Page-level text extractions
===============
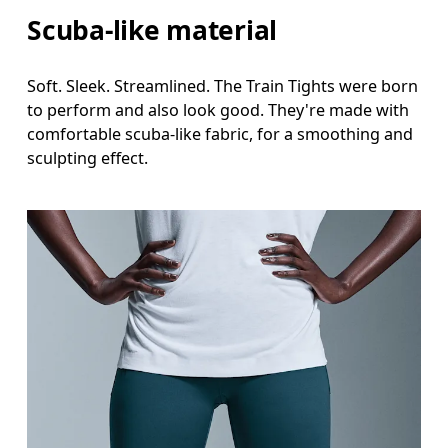
Scuba-like material
Soft. Sleek. Streamlined. The Train Tights were born
to perform and also look good. They're made with
comfortable scuba-like fabric, for a smoothing and
sculpting effect.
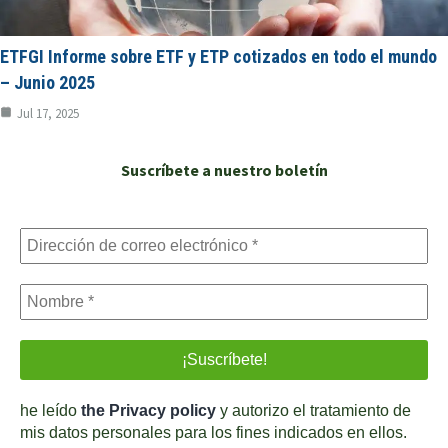
ETFGI Informe sobre ETF y ETP cotizados en todo el mundo
– Junio 2025
Jul 17, 2025
Suscríbete a nuestro boletín
he leído
the Privacy policy
y autorizo el tratamiento de
mis datos personales para los fines indicados en ellos.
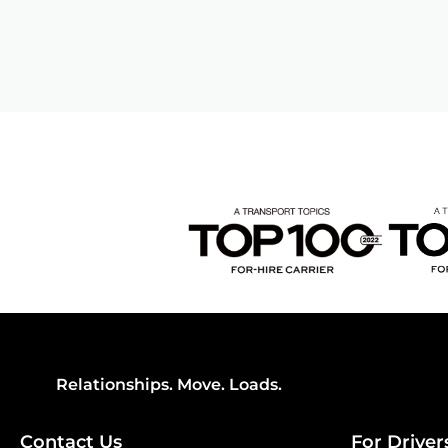
Relationships. Move. Loads.
Contact Us
For Driver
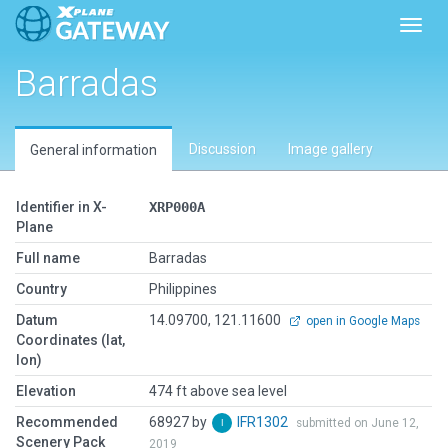
Toggl
Barradas
Discussion
Image gallery
General information
Identifier in X-
XRP000A
Plane
Full name
Barradas
Country
Philippines
Datum
14.09700, 121.11600
open in Google Maps
Coordinates (lat,
lon)
Elevation
474 ft above sea level
Recommended
68927 by
IFR1302
submitted on June 12,
Scenery Pack
2019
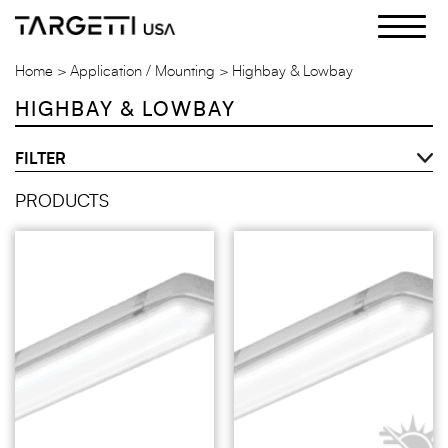
Skip
to
the
Home
Application / Mounting
Highbay & Lowbay
content
HIGHBAY & LOWBAY
FILTER
PRODUCTS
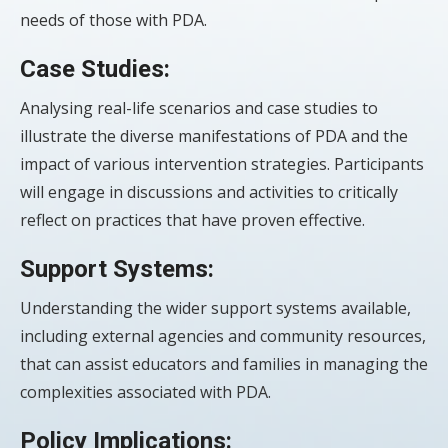
needs of those with PDA.
Case Studies:
Analysing real-life scenarios and case studies to
illustrate the diverse manifestations of PDA and the
impact of various intervention strategies. Participants
will engage in discussions and activities to critically
reflect on practices that have proven effective.
Support Systems:
Understanding the wider support systems available,
including external agencies and community resources,
that can assist educators and families in managing the
complexities associated with PDA.
Policy Implications:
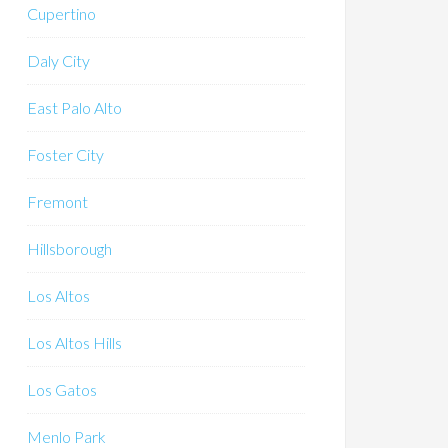
Cupertino
Daly City
East Palo Alto
Foster City
Fremont
Hillsborough
Los Altos
Los Altos Hills
Los Gatos
Menlo Park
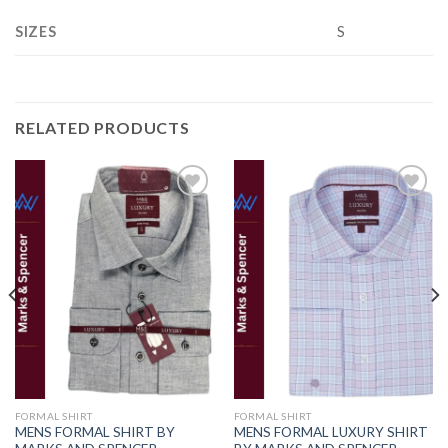
SIZES
S
RELATED PRODUCTS
Add to
Add to
wishlist
wishlist
FORMAL SHIRT
FORMAL SHIRT
MENS FORMAL SHIRT BY
MENS FORMAL LUXURY SHIRT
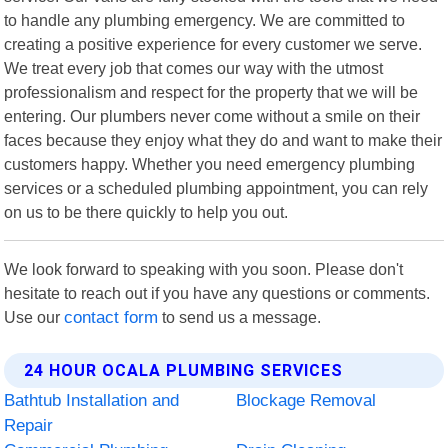
to handle any plumbing emergency. We are committed to
creating a positive experience for every customer we serve.
We treat every job that comes our way with the utmost
professionalism and respect for the property that we will be
entering. Our plumbers never come without a smile on their
faces because they enjoy what they do and want to make their
customers happy. Whether you need emergency plumbing
services or a scheduled plumbing appointment, you can rely
on us to be there quickly to help you out.
We look forward to speaking with you soon. Please don't
hesitate to reach out if you have any questions or comments.
Use our
contact form
to send us a message.
24 HOUR OCALA PLUMBING SERVICES
Bathtub Installation and
Blockage Removal
Repair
===============
-- Problem to solve --
State how many lines of the records hold the string "their", and nothing else.

-- Response to this task --
2